Day 14 Saturday, July 23 Challis to North Fork, ID 82 miles
What makes something sacred? That is the question that unfolded for me as I rode today.
I had another leisurely day on the bike following the Salmon River. I now have been following it on a slight descent for 140 miles. Because of that I was able to put in 82 miles today without feeling like I had overdone it. That is about to end tomorrow. I rode as far as North Fork which is where the river veers off to the west and the road veers up and up to the north. I met Dean and Karen, two of the nicest people, staying in the room next to mine. They said this stretch of road is their favorite for its beauty and can be enjoyed while zigzagging up the numerous switchbacks.
But, we don’t have to worry about that until tomorrow so let’s get back to what emerged as a theme today. I actually started the day off a little roughly. I think I was recovering from dehydration from the day before. I kept drinking Gatorade and water all evening and still woke up thirsty this morning. By the time I was on the road I just didn’t feel right. As the feeling persisted I suddenly found myself singing improvised “sacred” music to lift my mood. This is strange for me. I get enough church music at church to last me the week so when I break out into song at other times it’s more likely to be John Denver, U2, or Ray LaMontagne (a new favorite).

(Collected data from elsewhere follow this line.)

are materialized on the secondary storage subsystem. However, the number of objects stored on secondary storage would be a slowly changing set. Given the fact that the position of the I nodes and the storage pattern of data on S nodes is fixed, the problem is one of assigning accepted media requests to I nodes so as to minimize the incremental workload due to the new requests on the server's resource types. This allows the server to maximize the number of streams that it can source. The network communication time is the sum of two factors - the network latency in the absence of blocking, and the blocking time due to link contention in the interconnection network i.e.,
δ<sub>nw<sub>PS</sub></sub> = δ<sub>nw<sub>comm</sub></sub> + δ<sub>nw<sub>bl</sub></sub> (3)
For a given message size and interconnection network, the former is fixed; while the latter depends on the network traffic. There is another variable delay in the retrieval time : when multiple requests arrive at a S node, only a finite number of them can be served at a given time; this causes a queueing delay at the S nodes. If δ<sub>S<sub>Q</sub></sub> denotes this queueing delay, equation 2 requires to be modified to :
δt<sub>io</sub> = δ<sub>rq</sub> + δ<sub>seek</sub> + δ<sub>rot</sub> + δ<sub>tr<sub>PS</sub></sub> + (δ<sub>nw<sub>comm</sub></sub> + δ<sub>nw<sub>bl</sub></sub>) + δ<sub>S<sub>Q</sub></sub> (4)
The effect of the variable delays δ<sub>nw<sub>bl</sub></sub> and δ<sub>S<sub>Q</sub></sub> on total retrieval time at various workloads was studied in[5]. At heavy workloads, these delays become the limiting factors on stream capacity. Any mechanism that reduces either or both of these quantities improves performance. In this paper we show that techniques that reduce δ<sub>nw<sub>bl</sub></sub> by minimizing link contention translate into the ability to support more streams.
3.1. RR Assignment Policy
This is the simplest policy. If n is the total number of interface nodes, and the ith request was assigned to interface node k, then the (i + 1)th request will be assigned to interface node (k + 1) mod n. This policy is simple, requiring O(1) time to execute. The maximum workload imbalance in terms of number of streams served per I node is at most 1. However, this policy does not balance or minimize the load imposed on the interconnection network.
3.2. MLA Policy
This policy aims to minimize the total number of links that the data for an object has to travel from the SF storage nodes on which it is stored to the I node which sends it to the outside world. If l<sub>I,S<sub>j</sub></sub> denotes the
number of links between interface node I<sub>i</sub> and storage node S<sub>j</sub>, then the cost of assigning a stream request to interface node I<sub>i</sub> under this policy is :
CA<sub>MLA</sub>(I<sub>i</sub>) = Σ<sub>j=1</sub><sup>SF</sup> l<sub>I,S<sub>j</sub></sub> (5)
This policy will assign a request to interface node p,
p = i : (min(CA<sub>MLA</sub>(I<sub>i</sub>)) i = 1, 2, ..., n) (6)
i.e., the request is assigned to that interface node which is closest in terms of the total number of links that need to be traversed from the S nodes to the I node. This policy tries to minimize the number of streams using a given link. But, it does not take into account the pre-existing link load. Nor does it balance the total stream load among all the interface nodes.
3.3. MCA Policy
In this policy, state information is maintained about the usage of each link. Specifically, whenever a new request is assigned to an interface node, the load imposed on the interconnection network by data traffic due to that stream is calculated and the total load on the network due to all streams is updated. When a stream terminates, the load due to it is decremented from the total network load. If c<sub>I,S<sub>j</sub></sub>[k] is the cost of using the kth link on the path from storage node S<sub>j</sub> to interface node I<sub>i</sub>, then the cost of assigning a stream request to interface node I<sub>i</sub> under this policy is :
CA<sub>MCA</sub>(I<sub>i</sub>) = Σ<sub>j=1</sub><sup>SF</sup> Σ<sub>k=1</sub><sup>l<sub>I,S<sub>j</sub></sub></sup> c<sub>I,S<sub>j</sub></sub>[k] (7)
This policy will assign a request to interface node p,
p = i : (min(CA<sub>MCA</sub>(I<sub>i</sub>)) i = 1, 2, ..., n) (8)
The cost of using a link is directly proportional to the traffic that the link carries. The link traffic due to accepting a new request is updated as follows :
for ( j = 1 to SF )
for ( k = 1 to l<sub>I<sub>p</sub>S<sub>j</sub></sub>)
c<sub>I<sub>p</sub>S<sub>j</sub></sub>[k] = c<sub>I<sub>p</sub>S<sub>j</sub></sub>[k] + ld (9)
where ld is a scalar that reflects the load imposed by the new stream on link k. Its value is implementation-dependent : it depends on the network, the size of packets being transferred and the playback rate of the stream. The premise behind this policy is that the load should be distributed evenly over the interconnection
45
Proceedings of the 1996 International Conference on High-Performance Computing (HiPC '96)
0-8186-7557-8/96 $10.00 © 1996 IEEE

As it turned out, other sacred moments showed up in my day. I don’t know if my eyes were suddenly opened to the sacred because I had invited it in as I struggled earlier in the day or if there just happened to be more of it. I have had many stunningly beautiful days on this pilgrimage. Reflecting back on the many moments and days I can certainly ascribe the sacred to much of the experience. But, today I had moments that as soon as I came upon them I felt that I had entered sacred space.
The first was when I came upon a fairly small plot of farming land just off a lagoon. The land was probably no more than five acres and appeared to be a farmer’s hayfield. As I approached it, I startled a hawk and it flew off just as I rode by. Lovely moment, but not unusual. Moments later I came upon a deer who just as quickly pounced behind some trees to escape this strange creature on two wheels. The deer crossed the path of three wild turkeys who weren’t so quick or nervous to flee. I finally got a picture of the turkeys and just as I mounted my bike again toward the end of the field I startled a great blue heron out of the lagoon which flew right across my path. Each in their own right were lovely moments. By the time I saw all four in such rapid succession I just felt that the space from one end of the field to other end abutting the lagoon had become sacred.

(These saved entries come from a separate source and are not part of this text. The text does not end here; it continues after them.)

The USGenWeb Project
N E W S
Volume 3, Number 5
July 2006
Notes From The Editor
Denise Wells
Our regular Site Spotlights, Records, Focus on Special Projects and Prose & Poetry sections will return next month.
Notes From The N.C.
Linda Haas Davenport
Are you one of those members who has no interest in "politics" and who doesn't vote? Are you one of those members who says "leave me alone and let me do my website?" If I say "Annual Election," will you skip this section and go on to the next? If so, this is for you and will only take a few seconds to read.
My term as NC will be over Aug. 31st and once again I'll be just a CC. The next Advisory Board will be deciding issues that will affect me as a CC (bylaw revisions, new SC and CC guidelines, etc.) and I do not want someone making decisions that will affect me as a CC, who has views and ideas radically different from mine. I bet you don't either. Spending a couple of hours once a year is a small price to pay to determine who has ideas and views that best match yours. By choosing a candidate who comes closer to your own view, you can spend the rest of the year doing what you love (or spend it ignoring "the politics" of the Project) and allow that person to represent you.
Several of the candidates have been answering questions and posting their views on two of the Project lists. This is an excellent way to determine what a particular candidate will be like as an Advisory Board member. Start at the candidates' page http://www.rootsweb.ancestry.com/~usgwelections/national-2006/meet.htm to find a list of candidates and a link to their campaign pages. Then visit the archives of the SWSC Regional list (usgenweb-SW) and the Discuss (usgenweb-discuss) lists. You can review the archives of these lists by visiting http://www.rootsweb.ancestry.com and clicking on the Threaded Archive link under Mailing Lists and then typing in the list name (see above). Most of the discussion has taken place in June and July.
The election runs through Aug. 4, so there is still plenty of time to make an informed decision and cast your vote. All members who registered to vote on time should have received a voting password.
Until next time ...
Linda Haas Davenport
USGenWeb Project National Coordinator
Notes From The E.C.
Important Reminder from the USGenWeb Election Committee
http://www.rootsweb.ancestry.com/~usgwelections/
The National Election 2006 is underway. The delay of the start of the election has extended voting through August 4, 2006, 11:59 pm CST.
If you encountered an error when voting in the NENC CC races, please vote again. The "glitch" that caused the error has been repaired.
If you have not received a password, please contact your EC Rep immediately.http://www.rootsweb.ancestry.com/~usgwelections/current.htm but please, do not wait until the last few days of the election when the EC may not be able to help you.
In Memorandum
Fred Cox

Then I am riding casually along enjoying this ongoing descent and gentle push from an invisible hand when I glanced into the yard of a home. My reaction was immediate. This simple yard had been turned into a sacred space by the placement of a statue of a woman sitting with her arms around her legs and her head bowed into her lap. Grief, sorrow, meditation, contentment, gratitude? I could not tell. But, what I could tell is that the spirit of this sculpture transformed what would have been a well-groomed, but normal yard into something sacred.
By this time I was beginning to look for the sacred. As I neared my destination for the day a simple, steepled, white wooden church was silhouetted against the mountain that shapes this valley. We have seen pictures like it many times before. Small towns with the obligatory church with four white walls, double doors and steeple. It’s simplicity somehow elicits a nostaglia for a life that has been lost or was never quite realized.
Minutes later I arrived at “The Village at North Fork” www.thevillageatnorthfork.com). The rooms were cheap, breakfast was included, and the energy saved from not having to set up a tent could be used on the climb tomorrow. I wasn’t expecting much. The exterior of the building revealed that this motel has been around for a long time. I opened the door to my room and fell in love with it immediately. It is the cutest little place with both modern and rustic flourishes. Included is a replica of a wood stove with gas heat, pine window frames and doors, and a feminine touch that makes it feel like home should feel. Sacred may be a little stretch, but not much!
So, I ask again, what makes something sacred? I don’t know exactly. I do know that it has something to do with the ability of a place or an event to pitch our mind to the veil behind the physical world. In this sense I think it takes “two to tango”. I think the physical manisfestation needs to be arranged just right and then I think we need to be in a place where we are open to seeing more than just what our eyes say are there.
Somewhere after the hawk and before the great blue heron it became a sacred field. The presence of contemplative woman sculpture transformed the average lawn into a field of meditation. The old white church was more than just a building and became an image of a certain innocent yearning. And a motel room wasn’t just a place to crash for the night, but is providing me restful sanctuary.
Maybe I am seeing things. If I am, don’t wake me. I prefer this dream world!